Supplied passage:
+-------+

Ikea furniture that assembles itself when you add water.3-D printed, self-lacing McFlys. Modular, single-piece robots that fold like proteins The design possibilities of programmable materials seem limitless, but nothing has done a better job of getting across the beauty of such materials than this video by Dana Zelig, in which 12 plastic sheets which fold and twist themselves, as sinuously as a flatland ballet.
The video is part of Traces, Zelig's exploration of programmable materials. For her project, Zelig used the Processing programming language to design patterns that she then printed using a simple household printer on one of the oldest programmable materials there is: shrinkable pre-stressed polystyrene sheets, also known as Shrinky Dinks. These patterns worked as skeletons, causing the sheets to deform themselves along hinges formed by black lines, which absorbed heat (and consequently deformed faster) than the white unprinted sections.

+-------+

[Text data extracted from pages]

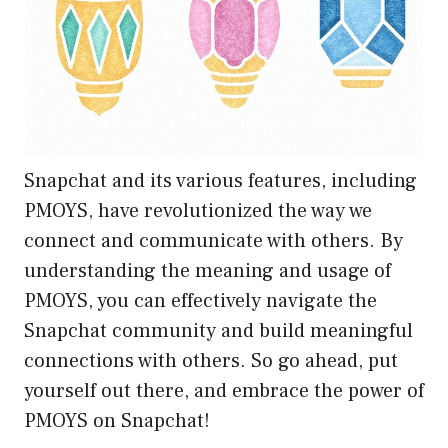
Snapchat and its various features, including
PMOYS, have revolutionized the way we
connect and communicate with others. By
understanding the meaning and usage of
PMOYS, you can effectively navigate the
Snapchat community and build meaningful
connections with others. So go ahead, put
yourself out there, and embrace the power of
PMOYS on Snapchat!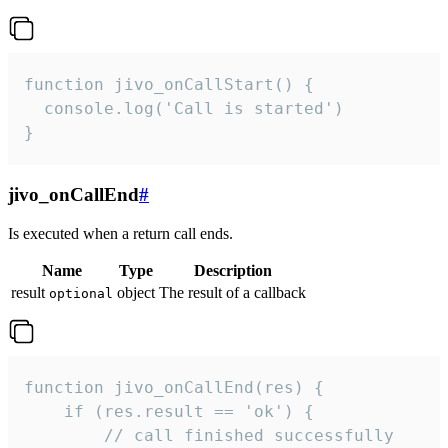
function jivo_onCallStart() {

  console.log('Call is started')

}
jivo_onCallEnd
#
Is executed when a return call ends.
Name
Type
Description
result
object
The result of a callback
optional
function jivo_onCallEnd(res) {

    if (res.result == 'ok') {

        // call finished successfully
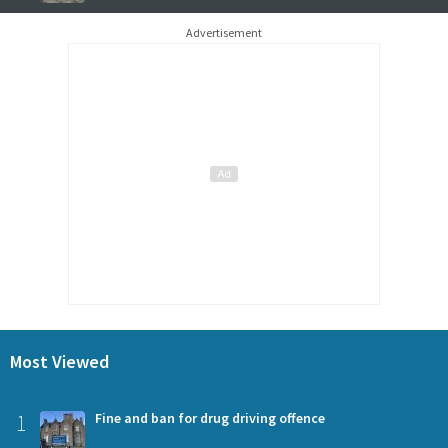
Advertisement
Most Viewed
1
Fine and ban for drug driving offence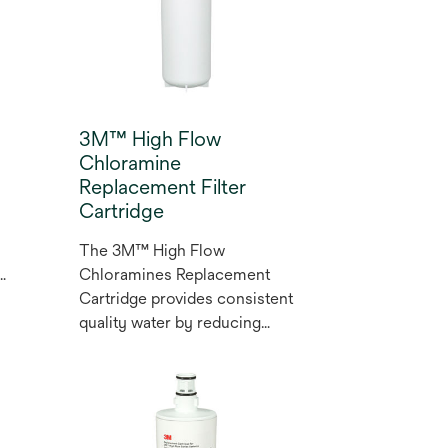
3M™ High Flow
Chloramine
Replacement Filter
Cartridge
The 3M™ High Flow
Chloramines Replacement
Cartridge provides consistent
quality water by reducing
particulate, chloramines, and
chlorine taste and odour.
Excess particulate can cause
abrasion and short life on
pumps, seals, o-rings, and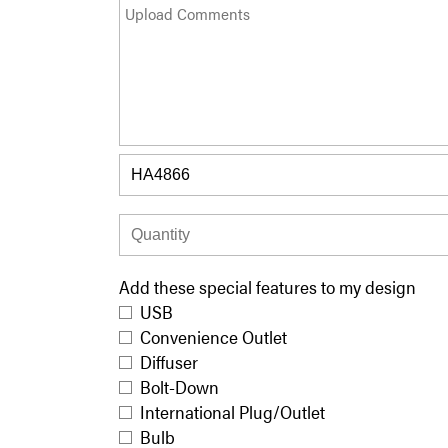
Add these special features to my design
USB
Convenience Outlet
Diffuser
Bolt-Down
International Plug/Outlet
Bulb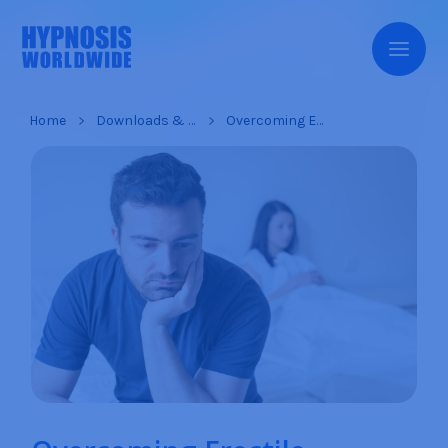
Home
Downloads & Products
Overcoming Erectile Dysfunction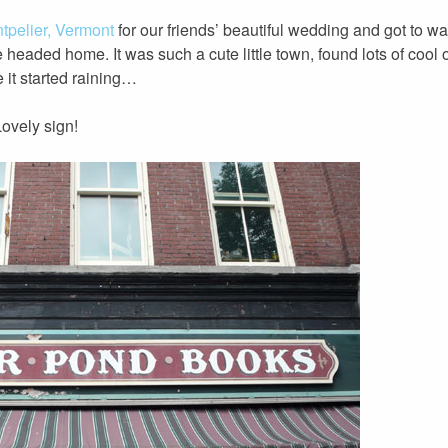
tpelier, Vermont
for our friends’ beautiful wedding and got to walk
 headed home. It was such a cute little town, found lots of cool
 it started raining…
ovely sign!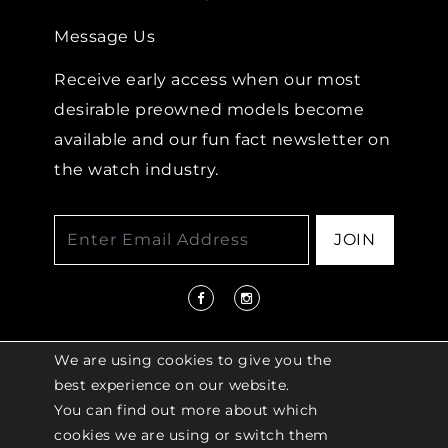
Message Us
Receive early access when our most
desirable preowned models become
available and our fun fact newsletter on
the watch industry.
JOIN
We are using cookies to give you the
best experience on our website.
You can find out more about which
© 2026 COPYRIGHT LENKERSDORFER. ALL
cookies we are using or switch them
RIGHTS RESERVED |
ACCESSIBILITY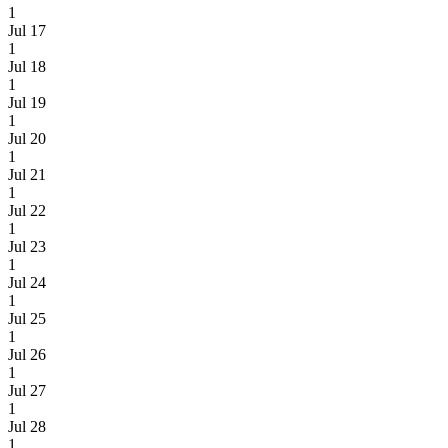
1
Jul 17
1
Jul 18
1
Jul 19
1
Jul 20
1
Jul 21
1
Jul 22
1
Jul 23
1
Jul 24
1
Jul 25
1
Jul 26
1
Jul 27
1
Jul 28
1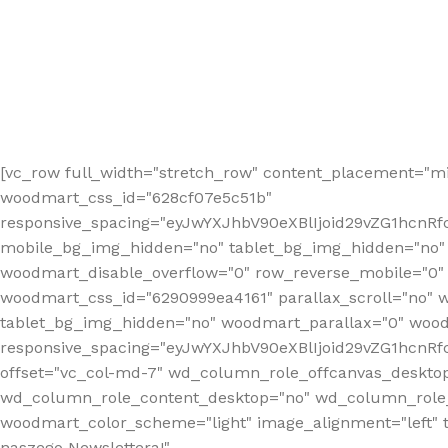
[vc_row full_width="stretch_row" content_placement="mi
woodmart_css_id="628cf07e5c51b"
responsive_spacing="eyJwYXJhbV90eXBlIjoid29vZG1hcnR
mobile_bg_img_hidden="no" tablet_bg_img_hidden="no"
woodmart_disable_overflow="0" row_reverse_mobile="0" 
woodmart_css_id="6290999ea4161" parallax_scroll="no" 
tablet_bg_img_hidden="no" woodmart_parallax="0" wood
responsive_spacing="eyJwYXJhbV90eXBlIjoid29vZG1hcn
offset="vc_col-md-7" wd_column_role_offcanvas_deskto
wd_column_role_content_desktop="no" wd_column_role_
woodmart_color_scheme="light" image_alignment="left" ti
naszego Newslettera!"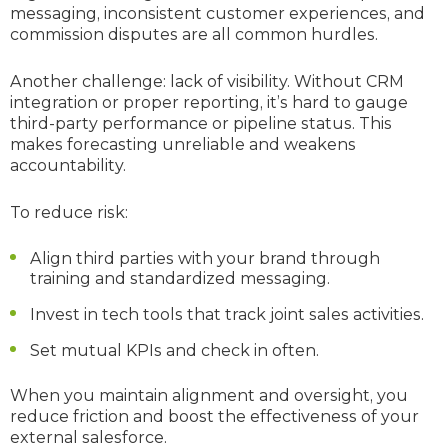
messaging, inconsistent customer experiences, and
commission disputes are all common hurdles.
Another challenge: lack of visibility. Without CRM
integration or proper reporting, it’s hard to gauge
third-party performance or pipeline status. This
makes forecasting unreliable and weakens
accountability.
To reduce risk:
Align third parties with your brand through
training and standardized messaging.
Invest in tech tools that track joint sales activities.
Set mutual KPIs and check in often.
When you maintain alignment and oversight, you
reduce friction and boost the effectiveness of your
external salesforce.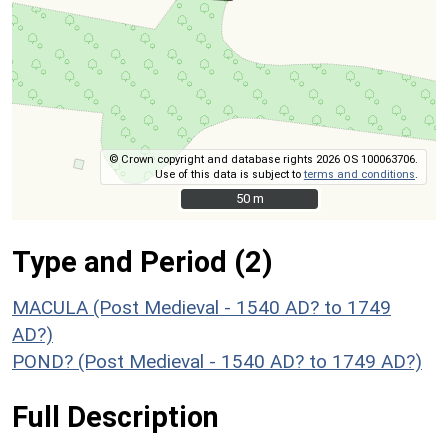
© Crown copyright and database rights 2026 OS 100063706.
Use of this data is subject to
terms and conditions
.
50 m
50 m
Type and Period (2)
MACULA (Post Medieval - 1540 AD? to 1749
AD?)
POND? (Post Medieval - 1540 AD? to 1749 AD?)
Full Description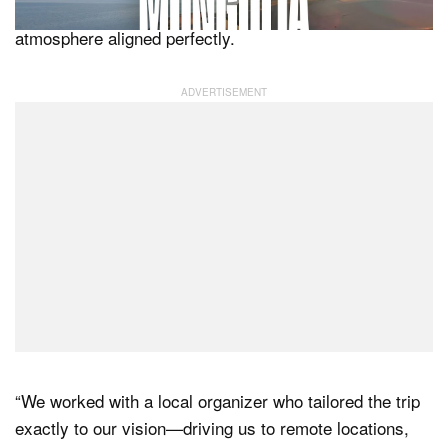
ready for that fleeting moment when the light and
atmosphere aligned perfectly.
“We worked with a local organizer who tailored the trip
exactly to our vision—driving us to remote locations,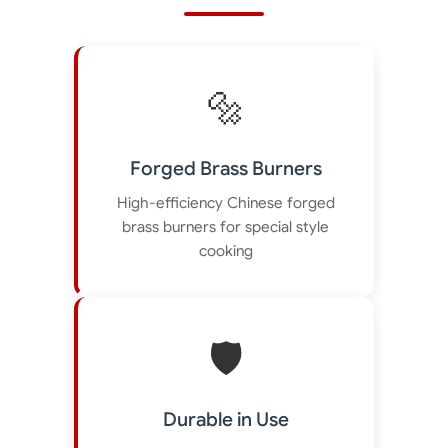
🔩
Forged Brass Burners
High-efficiency Chinese forged
brass burners for special style
cooking
🛡️
Durable in Use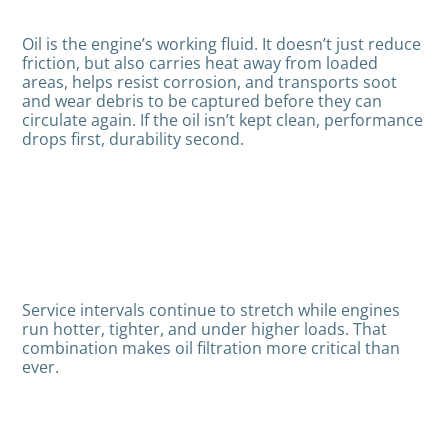
Oil is the engine’s working fluid. It doesn’t just reduce
friction, but also carries heat away from loaded
areas, helps resist corrosion, and transports soot
and wear debris to be captured before they can
circulate again. If the oil isn’t kept clean, performance
drops first, durability second.
Service intervals continue to stretch while engines
run hotter, tighter, and under higher loads. That
combination makes oil filtration more critical than
ever.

+-------+

Resume the article on Dana Zelig's self-folding polystyrene sheets, starting after its final sentence. The extracted page text has no part in what comes next.

Output for this exercise:
In the grand scheme of the programmable materials research done by groups like MIT's Self-Assembly Lab, Zelig's work isn't terribly advanced, but the video she produced to show it off does a better job than anything else we've seen of hinting at the geometric poetry of the medium. It's a rendered animation of programmable designs that work in the real world, and that's wonderful. If the future is filled with materials that can arch, flex, and fold themselves like this, it'll be an elegant future indeed.